**Provided text:**
▬▬▬▬▬▬▬▬▬▬

With Dolly Parton's UK Imagination Library, pre-school children receive a book, delivered directly to their home each month, from birth until the age of five.

The scheme currently runs in Rotherham, Nottingham, Luton and West London.

Before they joined, 50 per cent of parents in the programme said they read to their children at least four times a week. Since being in the programme, this figure has risen to 80 per cent.

Receiving the free books has also impacted on the amount of television that pre-school children watch, with parents reporting their children are watching 25 per cent less than they did before.

Clare Walter from Nottingham, whose five-year-old daughter Ruby is enrolled in the Imagination Library, said, 'Receiving her own book in the post has helped her to develop a real excitement for books, which inspired her to want to learn to read them for herself.

'This has given Ruby a brilliant head start in reading. It has also encouraged the rest of our family to read more too.'

The Imagination Library has recently joined forces with the Scottish Book Trust and the Scottish government and from this summer, every pre-school child in care in Scotland will receive a free book every month until their fifth birthday (News, 15 March).

American country and western singer Dolly Parton originally launched the scheme in 1996 in her home county of Sevier in Tennessee. It now operates in the US, Canada and the UK.

In 2007, Rotherham Council became the first UK sponsor to join the Imagination Library, part of the Dollywood Foundation (News, 13 December 2007).

Local sponsors pay £2 for each book, including postage and packaging costs. The Dollywood Foundation manages the ordering, labelling and registration process so that each child receives the right book for their age.

▬▬▬▬▬▬▬▬▬▬

**Source data:**
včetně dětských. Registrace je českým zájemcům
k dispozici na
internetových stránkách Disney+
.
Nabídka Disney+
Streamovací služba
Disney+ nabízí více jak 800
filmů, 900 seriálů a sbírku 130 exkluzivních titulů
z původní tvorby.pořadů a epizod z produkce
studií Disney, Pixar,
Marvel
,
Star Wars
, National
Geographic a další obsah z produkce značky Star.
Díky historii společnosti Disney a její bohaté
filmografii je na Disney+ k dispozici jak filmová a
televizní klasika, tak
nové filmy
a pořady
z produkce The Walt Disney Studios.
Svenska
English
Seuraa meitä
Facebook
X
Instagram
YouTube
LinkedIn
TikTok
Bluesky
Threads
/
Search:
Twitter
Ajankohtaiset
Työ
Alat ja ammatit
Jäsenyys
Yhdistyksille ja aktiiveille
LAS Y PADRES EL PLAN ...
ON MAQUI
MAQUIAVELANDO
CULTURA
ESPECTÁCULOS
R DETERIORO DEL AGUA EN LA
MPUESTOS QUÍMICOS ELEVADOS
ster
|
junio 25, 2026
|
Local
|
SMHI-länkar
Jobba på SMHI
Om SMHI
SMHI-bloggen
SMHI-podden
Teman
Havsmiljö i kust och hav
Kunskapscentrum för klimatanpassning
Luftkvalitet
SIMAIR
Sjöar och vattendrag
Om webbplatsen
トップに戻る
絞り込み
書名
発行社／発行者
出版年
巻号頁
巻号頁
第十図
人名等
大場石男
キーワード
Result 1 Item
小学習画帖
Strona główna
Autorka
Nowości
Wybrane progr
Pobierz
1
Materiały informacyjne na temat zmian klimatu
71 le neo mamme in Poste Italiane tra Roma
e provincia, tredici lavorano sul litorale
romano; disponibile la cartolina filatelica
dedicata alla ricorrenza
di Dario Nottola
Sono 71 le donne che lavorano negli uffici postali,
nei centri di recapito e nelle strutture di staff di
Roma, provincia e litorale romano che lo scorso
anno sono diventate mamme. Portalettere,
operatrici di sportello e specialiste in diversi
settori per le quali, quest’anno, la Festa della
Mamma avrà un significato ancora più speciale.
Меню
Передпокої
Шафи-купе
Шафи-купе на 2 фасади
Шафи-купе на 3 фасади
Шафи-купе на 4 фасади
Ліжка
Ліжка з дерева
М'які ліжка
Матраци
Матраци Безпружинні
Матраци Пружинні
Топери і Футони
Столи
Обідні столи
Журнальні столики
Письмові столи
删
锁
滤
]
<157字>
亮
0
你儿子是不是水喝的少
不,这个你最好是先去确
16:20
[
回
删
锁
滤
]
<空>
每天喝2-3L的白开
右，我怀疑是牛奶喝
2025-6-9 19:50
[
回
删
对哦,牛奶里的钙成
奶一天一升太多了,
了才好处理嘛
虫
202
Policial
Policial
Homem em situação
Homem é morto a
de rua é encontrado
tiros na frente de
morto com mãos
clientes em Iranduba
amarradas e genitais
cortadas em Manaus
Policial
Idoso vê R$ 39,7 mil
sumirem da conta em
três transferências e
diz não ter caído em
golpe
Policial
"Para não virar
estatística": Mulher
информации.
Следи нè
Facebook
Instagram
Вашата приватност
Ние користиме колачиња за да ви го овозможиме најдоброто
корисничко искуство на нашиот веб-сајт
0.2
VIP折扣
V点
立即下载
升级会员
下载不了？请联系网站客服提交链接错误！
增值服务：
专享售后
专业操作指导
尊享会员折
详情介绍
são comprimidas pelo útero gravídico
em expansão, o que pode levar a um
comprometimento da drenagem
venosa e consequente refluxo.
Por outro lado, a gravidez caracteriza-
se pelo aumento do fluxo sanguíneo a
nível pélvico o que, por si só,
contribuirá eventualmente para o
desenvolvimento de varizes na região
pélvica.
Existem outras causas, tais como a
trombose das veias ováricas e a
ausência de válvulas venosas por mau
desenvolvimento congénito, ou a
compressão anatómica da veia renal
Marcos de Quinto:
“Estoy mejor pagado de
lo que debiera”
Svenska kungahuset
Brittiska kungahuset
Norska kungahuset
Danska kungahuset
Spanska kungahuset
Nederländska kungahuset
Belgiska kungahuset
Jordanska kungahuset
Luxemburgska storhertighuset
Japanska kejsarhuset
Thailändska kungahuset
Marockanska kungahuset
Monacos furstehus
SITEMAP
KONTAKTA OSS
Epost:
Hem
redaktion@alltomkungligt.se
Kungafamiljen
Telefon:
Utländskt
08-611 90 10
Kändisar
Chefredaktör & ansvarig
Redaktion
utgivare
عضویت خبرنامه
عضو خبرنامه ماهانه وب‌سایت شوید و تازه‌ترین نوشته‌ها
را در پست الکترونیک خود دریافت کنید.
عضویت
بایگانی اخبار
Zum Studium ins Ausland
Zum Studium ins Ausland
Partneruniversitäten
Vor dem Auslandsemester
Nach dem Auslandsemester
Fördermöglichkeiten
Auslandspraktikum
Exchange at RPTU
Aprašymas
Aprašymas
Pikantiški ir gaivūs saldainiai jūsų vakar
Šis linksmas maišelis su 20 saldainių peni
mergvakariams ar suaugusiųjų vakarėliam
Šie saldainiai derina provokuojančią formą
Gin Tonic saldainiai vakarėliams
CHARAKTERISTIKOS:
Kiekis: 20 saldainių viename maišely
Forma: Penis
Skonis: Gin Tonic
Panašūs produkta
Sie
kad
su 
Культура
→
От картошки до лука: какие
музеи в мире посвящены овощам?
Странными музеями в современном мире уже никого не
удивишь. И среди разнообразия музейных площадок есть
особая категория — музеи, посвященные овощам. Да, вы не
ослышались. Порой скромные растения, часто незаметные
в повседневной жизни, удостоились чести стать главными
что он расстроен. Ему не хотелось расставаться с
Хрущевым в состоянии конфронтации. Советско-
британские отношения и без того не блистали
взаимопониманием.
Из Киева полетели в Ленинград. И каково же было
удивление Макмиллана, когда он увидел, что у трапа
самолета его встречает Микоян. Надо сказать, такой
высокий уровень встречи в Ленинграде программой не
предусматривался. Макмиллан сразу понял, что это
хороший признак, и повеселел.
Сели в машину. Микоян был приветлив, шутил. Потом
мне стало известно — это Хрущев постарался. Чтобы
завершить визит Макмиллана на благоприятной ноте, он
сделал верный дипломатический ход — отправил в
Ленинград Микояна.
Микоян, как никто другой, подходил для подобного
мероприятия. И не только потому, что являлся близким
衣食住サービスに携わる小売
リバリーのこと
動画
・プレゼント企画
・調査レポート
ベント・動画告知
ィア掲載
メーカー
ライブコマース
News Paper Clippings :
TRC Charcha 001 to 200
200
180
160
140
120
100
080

▬▬▬▬▬▬▬▬▬▬

**Tasks:**
[1] In the Imagination Library article, why does the Dollywood Foundation handle the ordering, labelling and registration process? Answer in one to three sentences.
[2] Render everything in the listing, from its start down to the line containing "Om webbplatsen", both ends included, as a numbered list, with blank lines left out.

**Responses to the exercise:**
[1] The Dollywood Foundation handles that process so that each child receives the right book for their age.

[2]
1. včetně dětských. Registrace je českým zájemcům
2. k dispozici na
3. internetových stránkách Disney+
4. .
5. Nabídka Disney+
6. Streamovací služba
7. Disney+ nabízí více jak 800
8. filmů, 900 seriálů a sbírku 130 exkluzivních titulů
9. z původní tvorby.pořadů a epizod z produkce
10. studií Disney, Pixar,
11. Marvel
12. ,
13. Star Wars
14. , National
15. Geographic a další obsah z produkce značky Star.
16. Díky historii společnosti Disney a její bohaté
17. filmografii je na Disney+ k dispozici jak filmová a
18. televizní klasika, tak
19. nové filmy
20. a pořady
21. z produkce The Walt Disney Studios.
22. Svenska
23. English
24. Seuraa meitä
25. Facebook
26. X
27. Instagram
28. YouTube
29. LinkedIn
30. TikTok
31. Bluesky
32. Threads
33. /
34. Search:
35. Twitter
36. Ajankohtaiset
37. Työ
38. Alat ja ammatit
39. Jäsenyys
40. Yhdistyksille ja aktiiveille
41. LAS Y PADRES EL PLAN ...
42. ON MAQUI
43. MAQUIAVELANDO
44. CULTURA
45. ESPECTÁCULOS
46. R DETERIORO DEL AGUA EN LA
47. MPUESTOS QUÍMICOS ELEVADOS
48. ster
49. |
50. junio 25, 2026
51. |
52. Local
53. |
54. SMHI-länkar
55. Jobba på SMHI
56. Om SMHI
57. SMHI-bloggen
58. SMHI-podden
59. Teman
60. Havsmiljö i kust och hav
61. Kunskapscentrum för klimatanpassning
62. Luftkvalitet
63. SIMAIR
64. Sjöar och vattendrag
65. Om webbplatsen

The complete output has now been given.